In most of the applications, the database security is achieved by separating the web application server from the database server. The database servers usually have firewalling enabled allowing only the web application server to reach it and possibly limiting access to the database only to a few user accounts dedicatedly used by the web application. Generally, database engines have reasonably secure default settings these days, but many users of the few databases like the newer MongoDB found that unsecured administrative access was enabled by default and accessible to all the Internet. Cake-walk for the hackers!

So, do we think only the data stored backed is vulnerable and not secure? The answer is no. How many of us are aware that we are giving away more information to the digital community that we intend to? We have too many apps and online sites that request users to share their data to help them with their daily chores. We think it makes our lives easier, but instead, we are falling trap to public data. Every site requests you to accept their cookie policy. But do we know what level of data is collected or stored as cookies? Every mobile application requests your permission to access resources on your smartphone, without which the app renders useless. But do we know what data is collected from the app? We provide permission to access the GPS, the phone log and every other possible sensitive information, all for the app to help us. But does it actually help?

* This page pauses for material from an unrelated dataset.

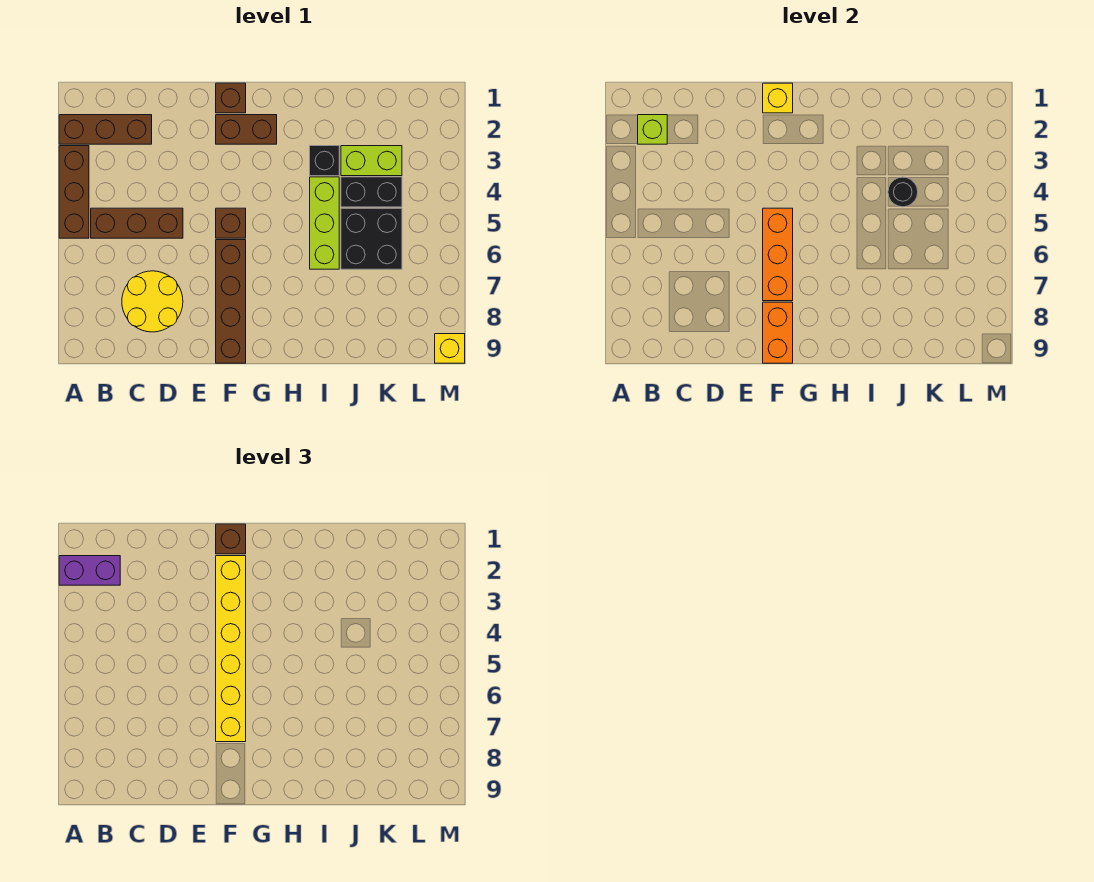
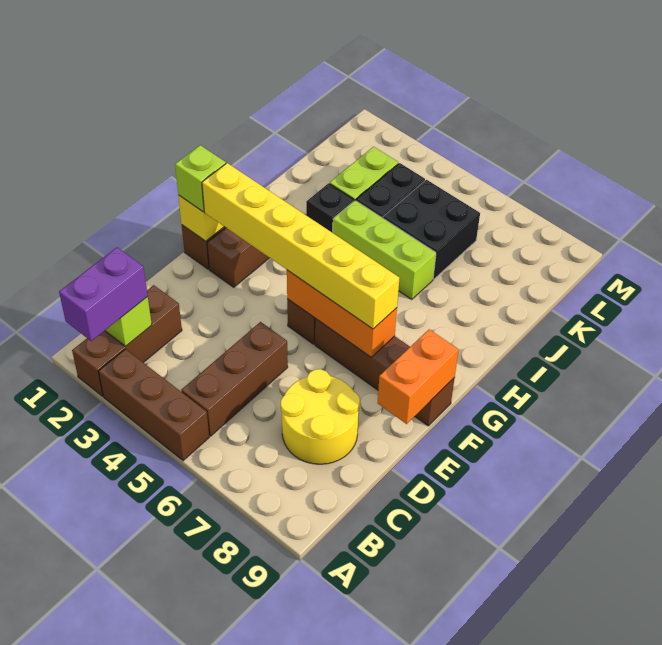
brown 1x1 brick [216,524,246,554] -> lime 1x1 brick [175,145,226,212]
orange 1x2 brick [763,302,793,363] -> orange 1x2 brick turned to [378,329,459,424]
black 1x1 round brick [888,177,918,207] -> none
yellow 1x1 brick [435,334,465,363] -> none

A shocking scandal from one of the leading social media companies has made us question our data integrity and privacy. The Cambridge Analytica Scandal, hacking around 87 million Facebook profiles and retrieved users’ personal data including messages and friends’ details. A personality quiz app developed in 2013 by the Cambridge University was installed by 300,000 people and not until 2015 was it identified that the app was able to retrieve user’s private data. Though Facebook apologized for the security breach in their system, the app retrieving personal info was still legal, as it was the users who gave away the permissions requested by the app.

The NSA – National Security Agency of the US, the largest Intelligence organizations, collects information from all over the world to identify for any possible threat. They intercept and store around 1.7 billion (as of 2010) emails, phone calls and other types of communications. This gives us a nagging feeling that we are being watched and our communication and data are not private. There have been protests against the NSA for their data mining operations. However, there can always be secret intelligence agencies trying to read us.

We do have data protection laws governing the use of data. The GDPR for example defines laws to secure the data generated from the European Union. However, all the laws are on paper unless every individual uses the data with ethics.

As of the only data that cannot be read or intercepted by anybody is our minds’ thoughts. Soon, we will be having a device, a magical hat that can even read what the human brain thinks. And with the dawn of such a device, even the most secure of human thoughts are susceptible to hacking and will no longer be marked “Private”.

The digital era is putting an end to Data Privacy!